(Instruction)
In the listing below, locate the lines that hold the string "spot". Copy those lines.

━━━

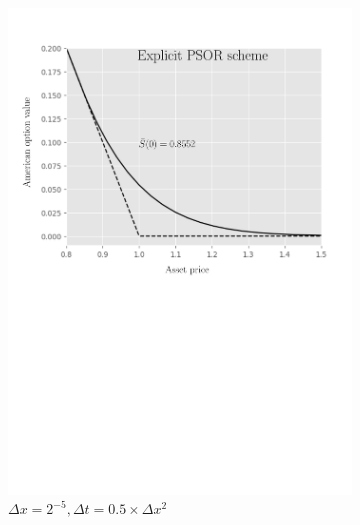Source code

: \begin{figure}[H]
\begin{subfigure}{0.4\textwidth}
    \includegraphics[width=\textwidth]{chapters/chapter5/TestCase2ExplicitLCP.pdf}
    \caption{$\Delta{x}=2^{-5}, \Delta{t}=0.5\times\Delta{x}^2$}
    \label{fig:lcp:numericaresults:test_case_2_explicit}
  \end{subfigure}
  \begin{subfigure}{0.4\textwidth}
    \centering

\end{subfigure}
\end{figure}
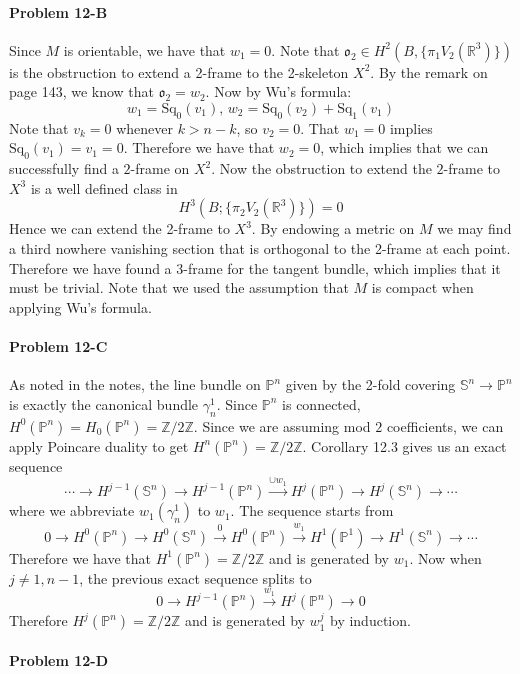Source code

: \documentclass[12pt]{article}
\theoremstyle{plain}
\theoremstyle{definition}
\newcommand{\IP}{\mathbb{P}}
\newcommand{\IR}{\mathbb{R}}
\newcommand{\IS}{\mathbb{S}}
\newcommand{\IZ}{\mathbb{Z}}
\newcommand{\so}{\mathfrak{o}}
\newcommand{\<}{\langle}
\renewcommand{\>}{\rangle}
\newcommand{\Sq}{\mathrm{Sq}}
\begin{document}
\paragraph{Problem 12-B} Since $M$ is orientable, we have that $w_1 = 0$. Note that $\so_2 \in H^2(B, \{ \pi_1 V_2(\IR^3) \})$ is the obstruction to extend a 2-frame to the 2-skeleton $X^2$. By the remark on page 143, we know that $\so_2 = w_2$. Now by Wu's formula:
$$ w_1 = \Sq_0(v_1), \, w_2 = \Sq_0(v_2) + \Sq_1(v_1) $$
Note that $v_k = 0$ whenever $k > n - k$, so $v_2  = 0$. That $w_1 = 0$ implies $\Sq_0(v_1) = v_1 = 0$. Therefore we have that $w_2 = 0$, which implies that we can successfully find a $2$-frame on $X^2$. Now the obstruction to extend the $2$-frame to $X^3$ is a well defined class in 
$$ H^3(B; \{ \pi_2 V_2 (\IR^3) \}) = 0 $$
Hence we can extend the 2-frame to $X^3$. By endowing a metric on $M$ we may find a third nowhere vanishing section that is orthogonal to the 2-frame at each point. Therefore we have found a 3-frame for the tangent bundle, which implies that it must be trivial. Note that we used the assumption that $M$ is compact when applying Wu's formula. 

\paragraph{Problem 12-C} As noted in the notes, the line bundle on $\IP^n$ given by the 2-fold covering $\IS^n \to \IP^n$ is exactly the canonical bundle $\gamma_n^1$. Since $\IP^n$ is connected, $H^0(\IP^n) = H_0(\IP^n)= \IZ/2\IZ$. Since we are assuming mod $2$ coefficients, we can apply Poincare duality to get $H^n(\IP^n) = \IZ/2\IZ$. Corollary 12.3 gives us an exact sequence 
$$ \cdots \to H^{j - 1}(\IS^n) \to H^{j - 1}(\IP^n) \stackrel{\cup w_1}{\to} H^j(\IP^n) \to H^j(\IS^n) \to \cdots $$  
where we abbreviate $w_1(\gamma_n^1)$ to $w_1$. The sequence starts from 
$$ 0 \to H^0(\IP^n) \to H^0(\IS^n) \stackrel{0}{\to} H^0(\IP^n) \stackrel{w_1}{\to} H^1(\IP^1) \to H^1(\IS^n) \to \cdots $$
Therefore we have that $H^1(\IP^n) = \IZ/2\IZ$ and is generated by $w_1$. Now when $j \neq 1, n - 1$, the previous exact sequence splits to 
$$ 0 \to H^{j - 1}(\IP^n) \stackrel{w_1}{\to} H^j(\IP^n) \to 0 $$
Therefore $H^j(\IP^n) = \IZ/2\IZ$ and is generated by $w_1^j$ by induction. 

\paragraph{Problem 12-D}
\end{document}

━━━

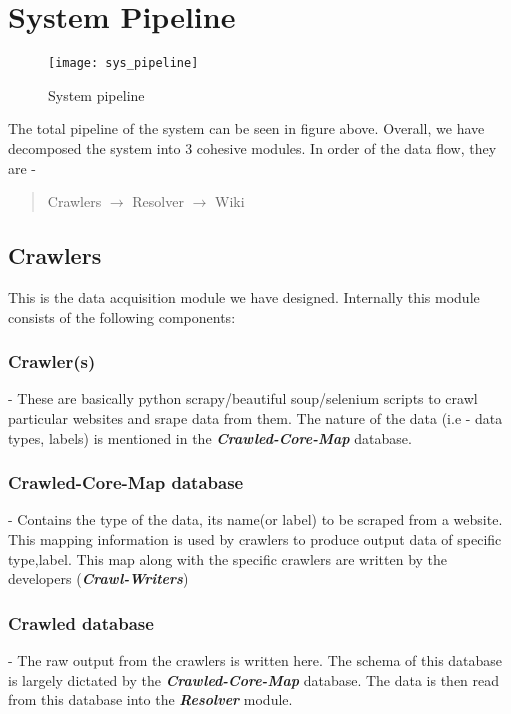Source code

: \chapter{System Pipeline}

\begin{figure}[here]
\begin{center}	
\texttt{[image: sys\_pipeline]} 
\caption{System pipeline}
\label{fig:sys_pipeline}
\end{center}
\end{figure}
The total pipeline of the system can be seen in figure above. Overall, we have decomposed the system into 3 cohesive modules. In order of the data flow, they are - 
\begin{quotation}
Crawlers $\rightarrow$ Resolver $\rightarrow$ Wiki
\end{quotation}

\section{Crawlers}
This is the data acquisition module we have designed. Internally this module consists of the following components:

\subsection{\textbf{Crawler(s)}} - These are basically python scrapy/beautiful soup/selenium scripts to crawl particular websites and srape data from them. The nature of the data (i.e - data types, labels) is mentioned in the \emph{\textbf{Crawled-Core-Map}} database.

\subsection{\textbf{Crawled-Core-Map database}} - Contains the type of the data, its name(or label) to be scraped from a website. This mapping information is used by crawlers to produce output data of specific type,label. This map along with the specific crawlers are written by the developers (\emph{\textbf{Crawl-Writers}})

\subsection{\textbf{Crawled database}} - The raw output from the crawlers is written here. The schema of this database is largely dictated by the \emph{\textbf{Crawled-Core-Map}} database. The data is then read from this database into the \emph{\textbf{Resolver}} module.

━━━

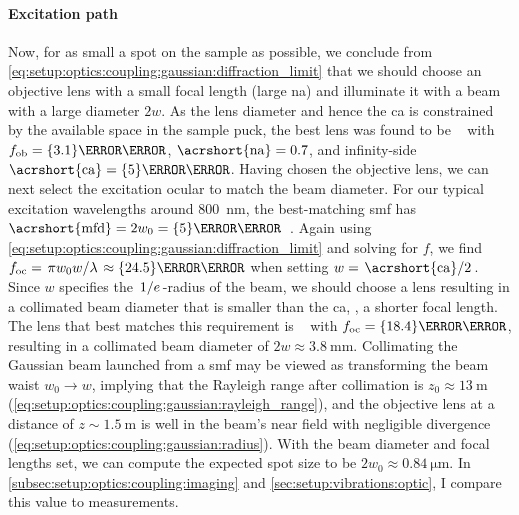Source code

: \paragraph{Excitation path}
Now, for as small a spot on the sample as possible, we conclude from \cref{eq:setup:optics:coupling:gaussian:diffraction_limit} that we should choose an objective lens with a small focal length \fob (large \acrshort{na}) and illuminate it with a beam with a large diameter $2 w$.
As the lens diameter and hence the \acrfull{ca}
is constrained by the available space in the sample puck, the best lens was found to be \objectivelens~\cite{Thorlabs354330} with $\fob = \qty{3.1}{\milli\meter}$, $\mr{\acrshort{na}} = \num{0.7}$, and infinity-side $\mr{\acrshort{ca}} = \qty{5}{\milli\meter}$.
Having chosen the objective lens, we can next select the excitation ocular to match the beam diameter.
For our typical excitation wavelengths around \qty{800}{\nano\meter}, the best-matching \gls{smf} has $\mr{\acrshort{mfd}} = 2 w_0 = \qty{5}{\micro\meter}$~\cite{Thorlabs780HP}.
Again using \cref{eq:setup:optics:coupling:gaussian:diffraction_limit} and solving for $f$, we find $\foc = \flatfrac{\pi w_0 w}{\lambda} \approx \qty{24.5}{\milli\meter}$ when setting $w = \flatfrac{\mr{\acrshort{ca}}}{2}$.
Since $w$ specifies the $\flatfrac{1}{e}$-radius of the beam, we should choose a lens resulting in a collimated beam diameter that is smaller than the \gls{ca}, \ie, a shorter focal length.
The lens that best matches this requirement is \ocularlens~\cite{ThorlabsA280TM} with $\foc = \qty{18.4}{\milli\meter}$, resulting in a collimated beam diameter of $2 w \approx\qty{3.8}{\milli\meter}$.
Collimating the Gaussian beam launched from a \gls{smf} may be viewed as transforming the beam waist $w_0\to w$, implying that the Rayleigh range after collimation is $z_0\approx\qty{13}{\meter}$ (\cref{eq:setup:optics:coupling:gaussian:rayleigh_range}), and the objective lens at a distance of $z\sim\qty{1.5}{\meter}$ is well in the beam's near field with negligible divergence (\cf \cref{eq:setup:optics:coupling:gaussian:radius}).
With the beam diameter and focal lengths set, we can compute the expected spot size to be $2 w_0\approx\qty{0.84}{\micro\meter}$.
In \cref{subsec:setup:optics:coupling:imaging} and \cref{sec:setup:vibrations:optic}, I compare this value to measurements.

━━━

(Problem solution)
Now, for as small a spot on the sample as possible, we conclude from \cref{eq:setup:optics:coupling:gaussian:diffraction_limit} that we should choose an objective lens with a small focal length \fob (large \acrshort{na}) and illuminate it with a beam with a large diameter $2 w$.
With the beam diameter and focal lengths set, we can compute the expected spot size to be $2 w_0\approx\qty{0.84}{\micro\meter}$.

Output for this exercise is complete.